Assim, apenas é possível perceber que genericamente o número de devedores tem vindo a cair desde 2016, usando dados compilados a partir da comunicação social, citando as Finanças. Por exemplo, em julho de 2016 havia 38.999 contribuintes, quando em abril de 2018 já eram 30.497 e a 13 de setembro de 2019 eram 28 mil, mas com um nível de dívida muito idêntico ao atual (3,31 mil milhões de euros, tal como o ECO avançou).
Esta descida é, em grande parte, explicada pelo Programa Especial de Redução do Endividamento ao Estado (PERES), uma espécie de perdão fiscal, uma vez que houve um perdão de juros e custas, mas não do valor de imposto por pagar. Esta operação foi fundamental para Portugal cumprir os objetivos do défice em 2016 e sair do Procedimento dos Défices Excessivos. Mas também pela suspensão dos processos de execução fiscal com residência fiscal nos concelhos afetados pelos fogos, como noticiou o Observador.

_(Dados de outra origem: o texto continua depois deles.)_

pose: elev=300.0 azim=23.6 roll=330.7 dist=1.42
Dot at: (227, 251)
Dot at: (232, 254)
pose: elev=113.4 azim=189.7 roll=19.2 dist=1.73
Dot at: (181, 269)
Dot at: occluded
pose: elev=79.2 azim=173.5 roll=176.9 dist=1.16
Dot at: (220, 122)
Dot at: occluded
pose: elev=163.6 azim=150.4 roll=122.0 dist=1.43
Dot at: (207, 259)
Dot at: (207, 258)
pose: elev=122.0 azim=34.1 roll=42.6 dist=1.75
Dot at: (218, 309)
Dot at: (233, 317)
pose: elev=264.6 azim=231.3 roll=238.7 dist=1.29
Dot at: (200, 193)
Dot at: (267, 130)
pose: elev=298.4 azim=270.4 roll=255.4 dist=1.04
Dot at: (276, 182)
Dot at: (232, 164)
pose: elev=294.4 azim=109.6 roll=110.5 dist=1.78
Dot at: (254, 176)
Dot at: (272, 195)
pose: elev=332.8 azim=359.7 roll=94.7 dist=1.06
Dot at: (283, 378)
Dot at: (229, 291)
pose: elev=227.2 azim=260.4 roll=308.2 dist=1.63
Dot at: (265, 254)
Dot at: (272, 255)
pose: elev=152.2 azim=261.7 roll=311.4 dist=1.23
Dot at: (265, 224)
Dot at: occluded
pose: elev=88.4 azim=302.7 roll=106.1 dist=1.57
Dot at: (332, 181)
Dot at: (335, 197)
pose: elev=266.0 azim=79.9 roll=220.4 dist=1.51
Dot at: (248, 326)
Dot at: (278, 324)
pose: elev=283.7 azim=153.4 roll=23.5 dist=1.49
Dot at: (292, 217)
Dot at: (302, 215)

E apesar de ser expectável que os níveis de incumprimento tivessem disparado durante a pandemia, o Executivo adotou várias medidas que impediram que empresas e contribuintes singulares, mesmo com dívidas, viessem a ser inseridos na lista de devedores. Como, por exemplo, o Executivo ter por diversas vezes prorrogado o diferimento de obrigações fiscais – voltou a fazê-lo no Conselho de Ministros de quinta-feira -, e tacitamente decidir que os impostos em dívida podem ser pagos a prestações, sem terem de ser os contribuintes a pedir a adesão a planos de pagamento, aderindo a partir do momento em que é paga a primeira prestação. Ora quem tem dívidas ao Fisco mas está a pagá-las a prestações não faz parte da lista de devedores. Por outro lado, o prazo para o pagamento de dívidas em processos de execução fiscal passou de três para cinco anos.
Por outro lado, a pandemia também poderá ter condicionado os recursos da AT e, como um devedor só vê o seu nome publicitado na lista depois de notificado e de lhe ser dada oportunidade de contestar (resposta que tem de ser analisada pelos funcionários do Fisco), isso pode ter atrasado a introdução de alguns nomes.